Gintas K – Sound & Spaces

Posted: 18 October 2020 in Albums
Tags: , , , , , , ,

Powdered Hearts – 15th October 2020

Christopher Nosnibor

Gintas K releases albums more often than I change my clothes. That’s of course intended as a comment on the prolific nature of his output, rather than a confession about my personal hygiene post-lockdown, although not going into the office or being around people – or ever within two metres of them – has meant I’ve maybe made slightly less effort of late.

The same clearly can’t be said of Gintas K, at least in terms of his work, since I don’t know if he’s been tweaking away at his circuitry in his pyjamas or the same jeans for a week and a half or if he’s been bothering to shave or deodorise daily. I don’t need to, either, of course.

Anyway: Sound & Spaces explores what’s become established as familiar territory for Gintas K, with gloops and bibbles, froth and foam, squelchy bubbles of sound rising up randomly against the crackling burrs of electronic distortion. Sound & Spaces is less attacking and less abrasive than some previous outings, and is les intense and intensive in its interrogation of microcosmic space than some of his previous microscopic, microtonal explorations.

The first track – the thirteen-minute ‘Sounds & Spaces #1’ is a challenging mess of stammers and jolts, fizzing and crackling in a swampy slosh of analogue synth soup.
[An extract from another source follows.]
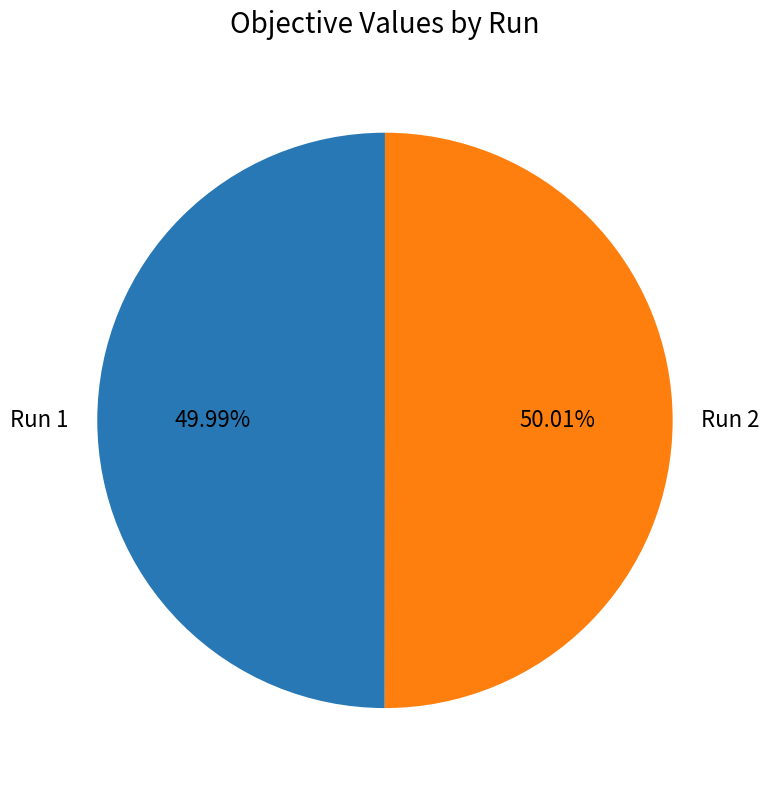

How many slices are in this pie chart?

2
It very much sets the tone, but in context, it’s a comparatively gentle start to what ultimately unravels to be quite a brain-shredder of a set.

‘Per aspera ad astra’ is a brief interlude of tingling, jangling dissonance before ‘Sounds & Spaces #3’ brings a bit of low-end grumbling, whining, and distortion, yawning undulations whizzing and popping all over.

By ‘Sounds & Spaces #4’, it’s almost impossible to differentiate distortion from percussion, and what originates where, although there are distinctly snare-like cracks in the feverish melting-pot of contrasting textures and tones, which become increasingly fragmented, fractured, and overloading as the album progresses. As an album it’s a frothy foment, and while some may find it simply uninteresting or a wash of so much noise they can ignore, I’m unlikely to be alone in finding the experience quite tense and uncomfortable – and nothing more so than the twenty seconds of silence at the end of the overwhelming chaos of ‘Sounds & Spaces #5’

If disorder offends your sensibilities, avoid this recording: once again, Gintas K has captured metal turbulence in aural form. It’s hard to process, but well worth enduring the turmoil for.